MD, PhD, MAE, FMedSci, FRSB, FRCP, FRCPEd.

There are many variations of acupuncture. Electroacupuncture (EA) and Laseracupuncture (LA) are but two examples both of which are commonly used. However, it remains uncertain whether LA is as effective as EA. This study aimed to compare EA and LA head to head in dysmenorrhea.

A crossover, randomized clinical trial was conducted. EA or LA was applied to selected acupuncture points. Participants were randomized into two sequence treatment groups who received either EA or LA twice per week in luteal phase for 3 months followed by 2-month washout, then shifted to other groups (sequence 1: EA > LA; sequence 2: LA > EA). Outcome measures were heart rate variability (HRV), prostaglandins (PGs), pain, and quality-of-life (QoL) assessment (QoL-SF12). We also compared the effect of EA and LA in low and high LF/HF (low frequency/high frequency) status.
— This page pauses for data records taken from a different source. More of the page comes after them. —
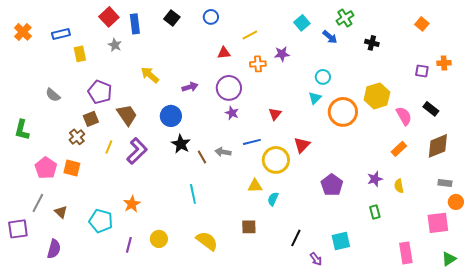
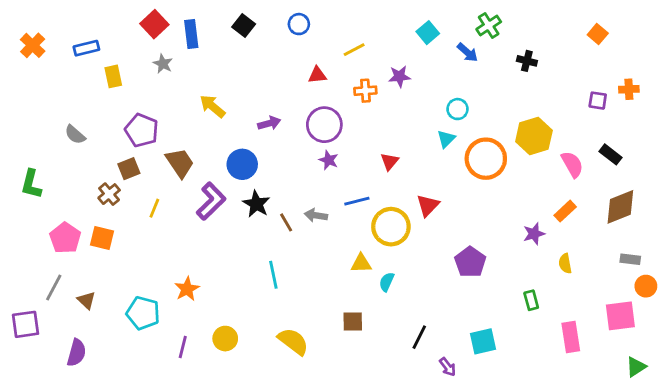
purple L-shape: (137, 151) -> (211, 201), moved
purple star: (375, 179) -> (534, 234), moved
pink rectangle: (406, 253) -> (571, 337), moved

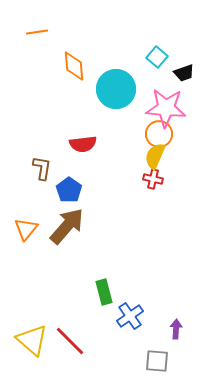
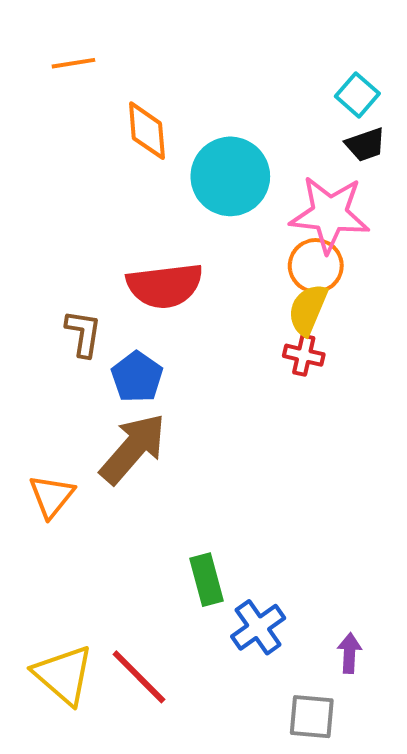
cyan square: (157, 57) -> (357, 95), moved
red semicircle: (83, 144) -> (165, 286), size x1.4
orange triangle: (26, 229) -> (52, 496), moved

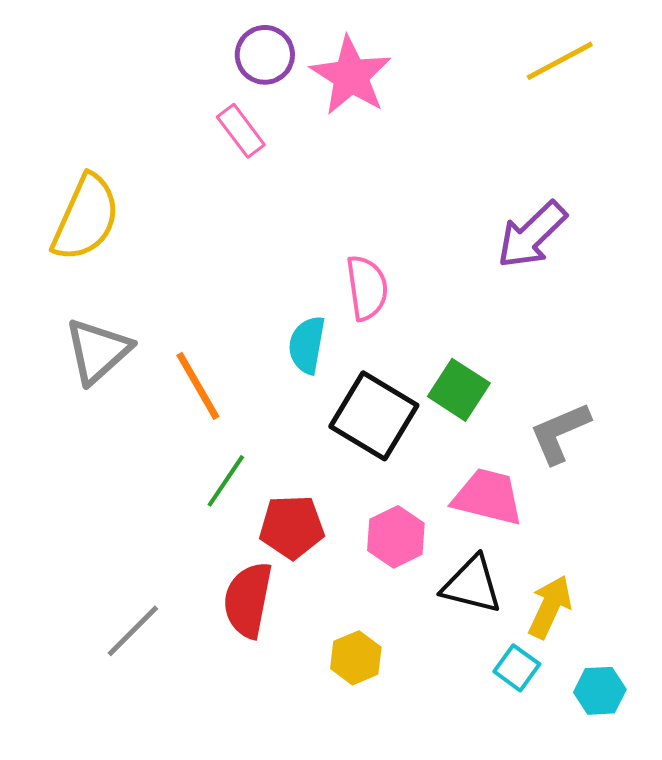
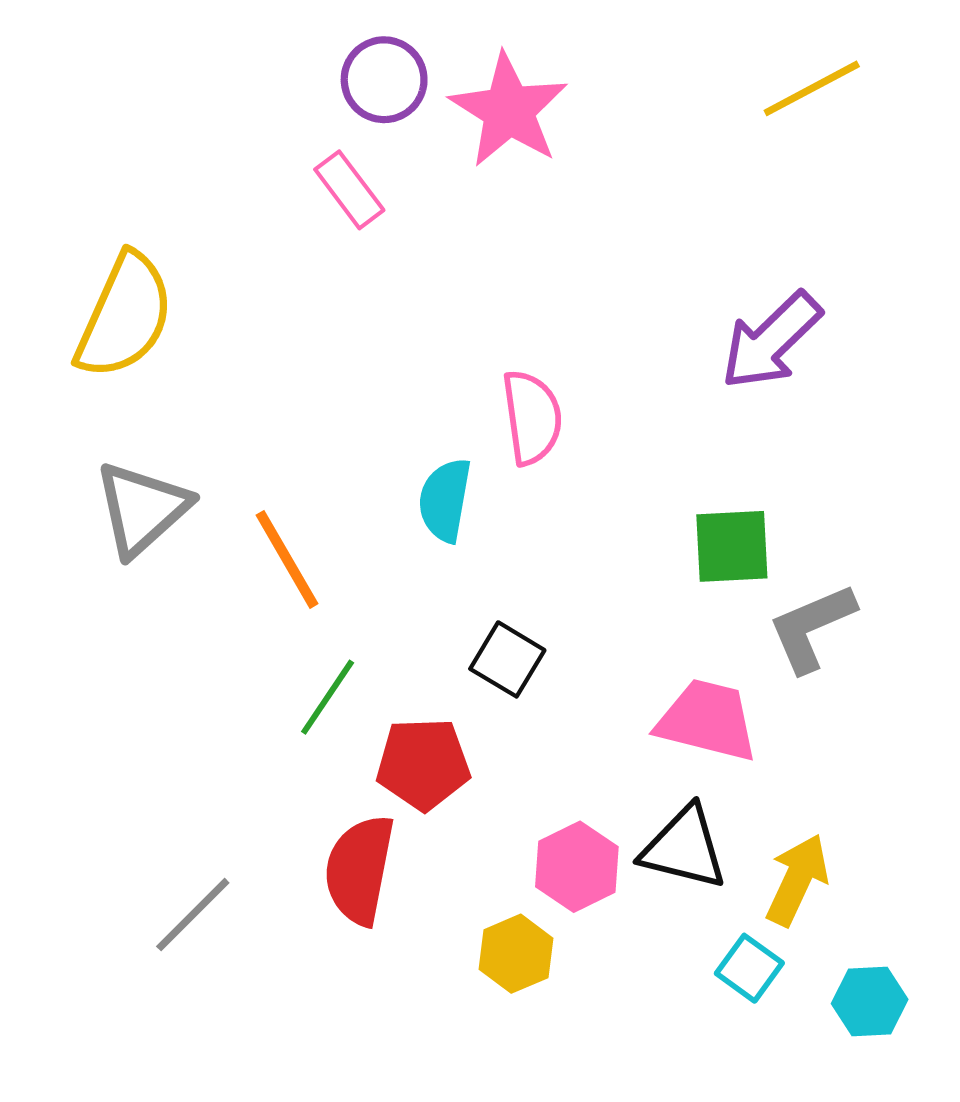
green square: (459, 390) -> (732, 546), moved, turned -36
black square: (374, 416) -> (507, 659), moved, size x0.6
pink hexagon: (396, 537) -> (577, 867), moved

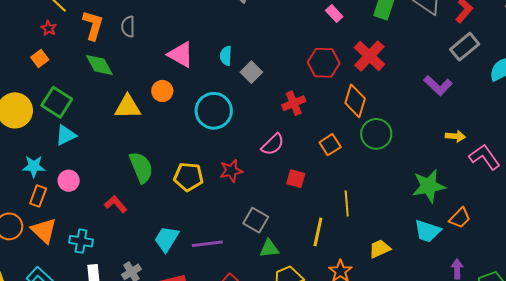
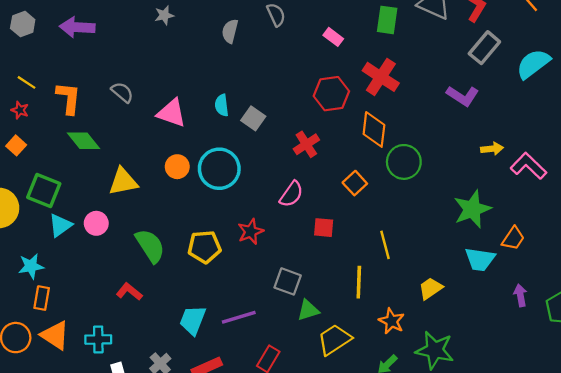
gray semicircle: (128, 27) -> (122, 92), moved, turned 140
orange circle: (162, 91) -> (177, 167), moved
pink circle: (69, 181) -> (96, 223), moved

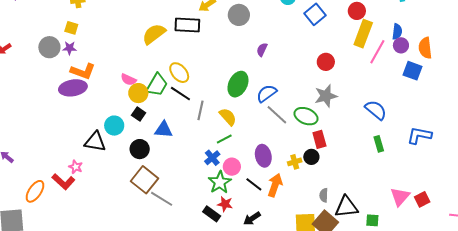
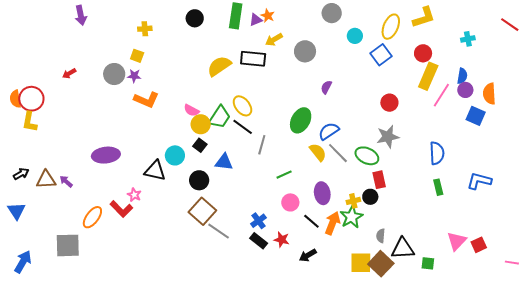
purple ellipse: (73, 88) -> (106, 155), moved
blue semicircle: (376, 110) -> (437, 153), turned 45
yellow semicircle: (228, 117) -> (318, 152), moved
blue cross: (212, 158) -> (258, 221), moved
green star: (220, 182) -> (351, 217), moved
black rectangle: (212, 214) -> (259, 241), moved

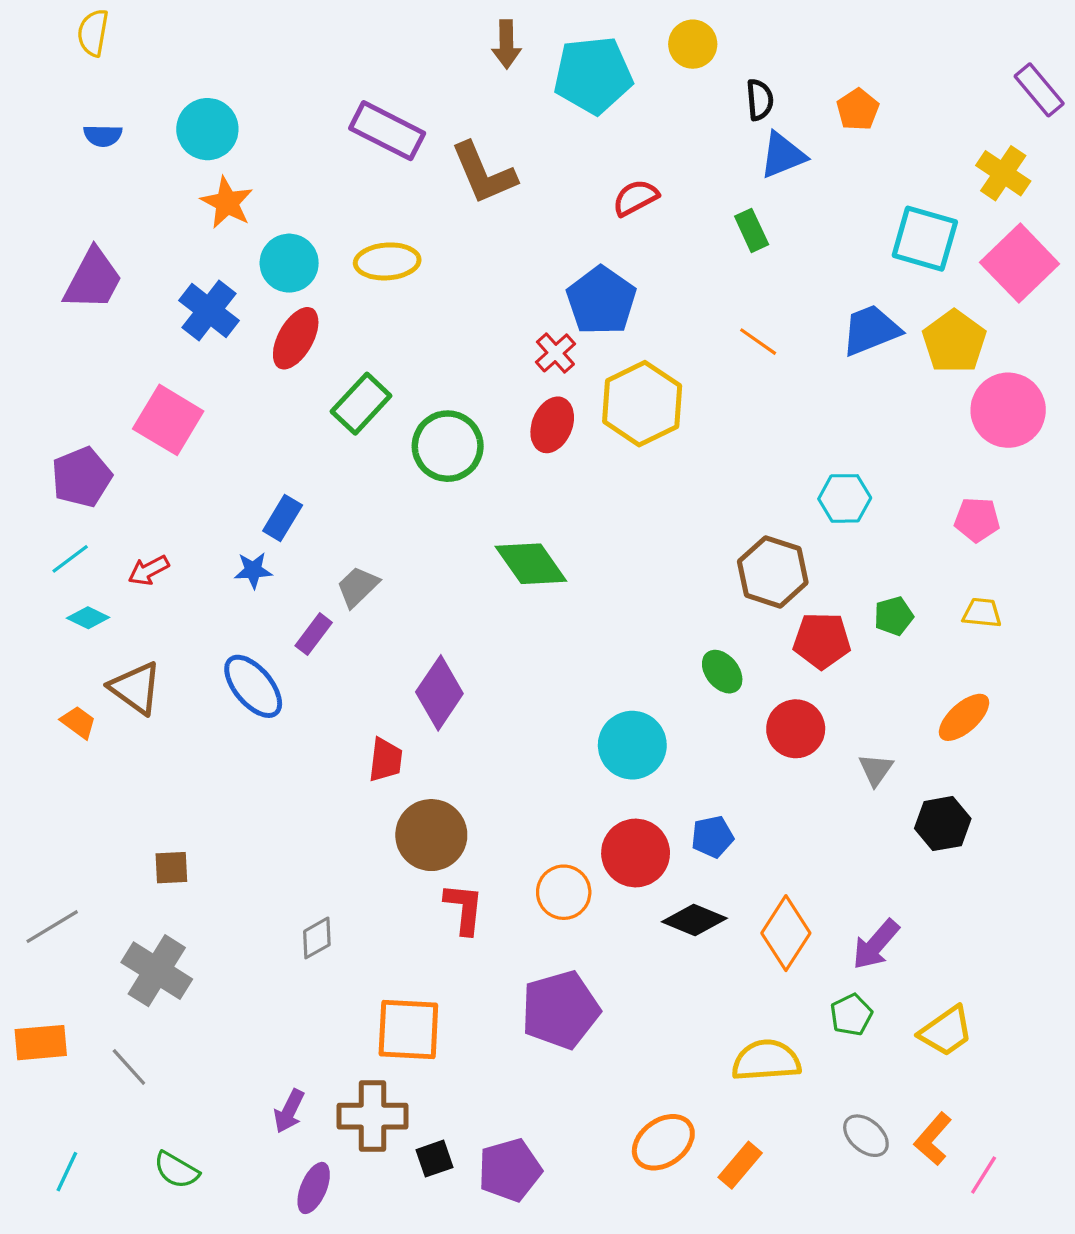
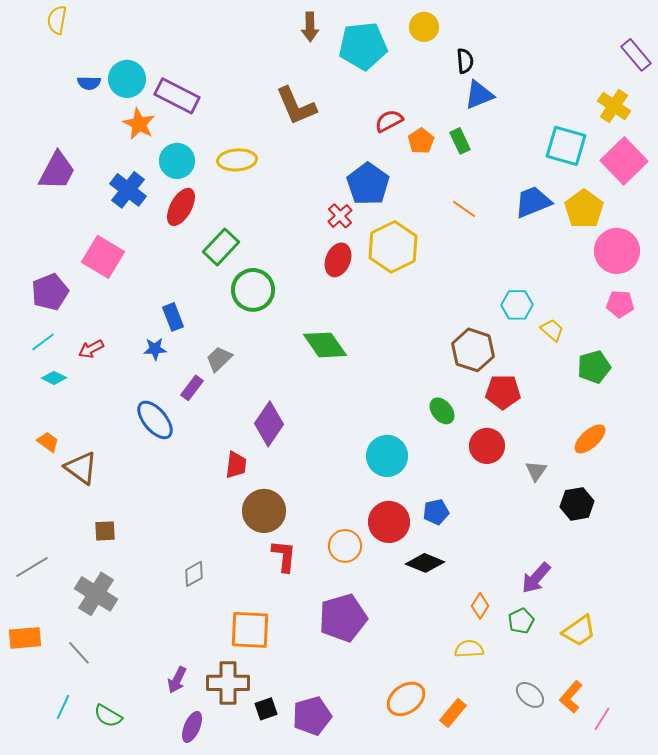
orange pentagon: (858, 109) -> (421, 141), moved
purple rectangle: (387, 131) -> (177, 96), moved
blue semicircle: (103, 136) -> (89, 83), moved
green circle: (448, 446) -> (253, 290), moved
blue rectangle: (283, 518) -> (173, 317), turned -52
pink pentagon: (977, 520) -> (620, 304), moved
yellow trapezoid: (982, 613) -> (552, 330), moved, turned 35
green pentagon: (894, 616) -> (594, 367), moved, size x1.4
brown triangle: (136, 688) -> (81, 468), moved
orange diamond: (786, 933) -> (480, 606), moved, size x0.6
yellow semicircle: (766, 1061) -> (469, 649), size x0.7
cyan line: (67, 1172) -> (63, 707), moved

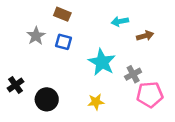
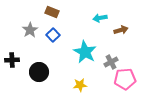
blue square: (64, 42) -> (53, 35), turned 32
black cross: (16, 85) -> (12, 60), moved, turned 32
black circle: (47, 99) -> (39, 72), moved

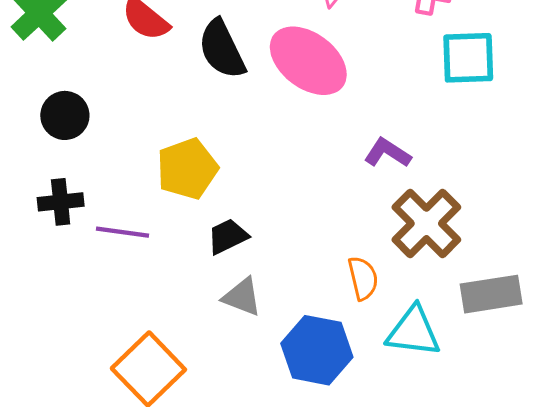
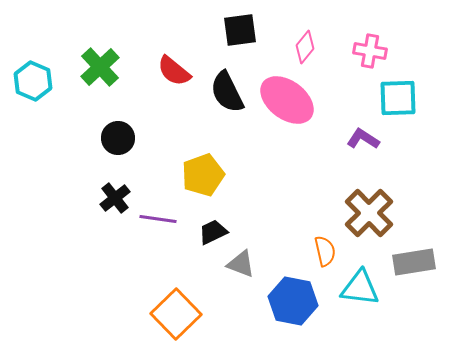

43 participants completed all treatments. Both EA and LA significantly improved HRV activity and were effective in reducing pain (Visual Analog Scale [VAS]; EA: p < 0.001 and LA: p = 0.010) and improving QoL (SF12: EA: p < 0.001, LA, p = 0.017); although without intergroup difference. EA reduced PGs significantly (p < 0.001; δ p = 0.068). In low LF/HF, EA had stronger effects than LA in increasing parasympathetic tone in respect of percentage of successive RR intervals that differ by more than 50 ms (pNN50; p = 0.053) and very low-frequency band (VLF; p = 0.035).

The authors concluded that there is no significant difference between EA and LA in improving autonomic nervous system dysfunction, pain, and QoL in dysmenorrhea. EA is prominent in PGs changing and preserving vagus tone in low LF/HF; yet LA is noninvasive for those who have needle phobia. Whether LA is equivalent with EA and the mechanism warrants further study.

Looking at the affiliations of the authors, one might expect that they should be able to design a meaningful study:

  • 1Division of Hemato-Oncology, Department of Internal Medicine, Branch of Zhong-Zhou, Taipei City Hospital, Taipei, Taiwan.
  • 2Institute of Traditional Medicine, National Yang-Ming Chiao Tung University, Taipei, Taiwan.
  • 3Department of Traditional Medicine, Branch of Yang-Ming, Taipei City Hospital, Taipei, Taiwan.
  • 4Department of Traditional Medicine, Branch of Kunming, Taipei City Hospital, Taipei, Taiwan.
  • 5Department of Gynecology and Obstetrics, Branch of Yang-Ming, Taipei City Hospital, Taipei, Taiwan.

Sadly, this assumption is evidently mistaken.

The trial certainly does not show what they claim and neither had it ever the chance to show anything relevent. A clinical trial is comparable to a mathematical equation. It can be solved, if it has one unkown; it cannot produce a result, if it has two unknowns.

The efficacy of EA and LA for dysmenorrhea are both unknown. A comparative study with two unknowns cannot produce a meaningful result. EA and LA did not both improve autonomic nervous system dysfunction, pain, and QoL in dysmenorrhea but most likely they both had no effect. What caused the improvement was not the treatment per se but the ritual, the placebo effect, the TLC or other non-specific factors. The maginal differences in other parameters are meaningless; they are due to the fact that – as an equivalence trial – the study was woefully underpowered and thus open to coincidental differences.

Clinical trials should be about contributing to our knowledge and not about contributing to confusion.

One Response to If you design a clinical trial badly, you might get an invalid result: Laser- vs electro-acupuncture

  • I’m a bit confused. How would this be classified? As a ‘superiority’ or a ‘non-inferiority’ double placebo trial
    Or maybe a placebo-placebo controlled trial?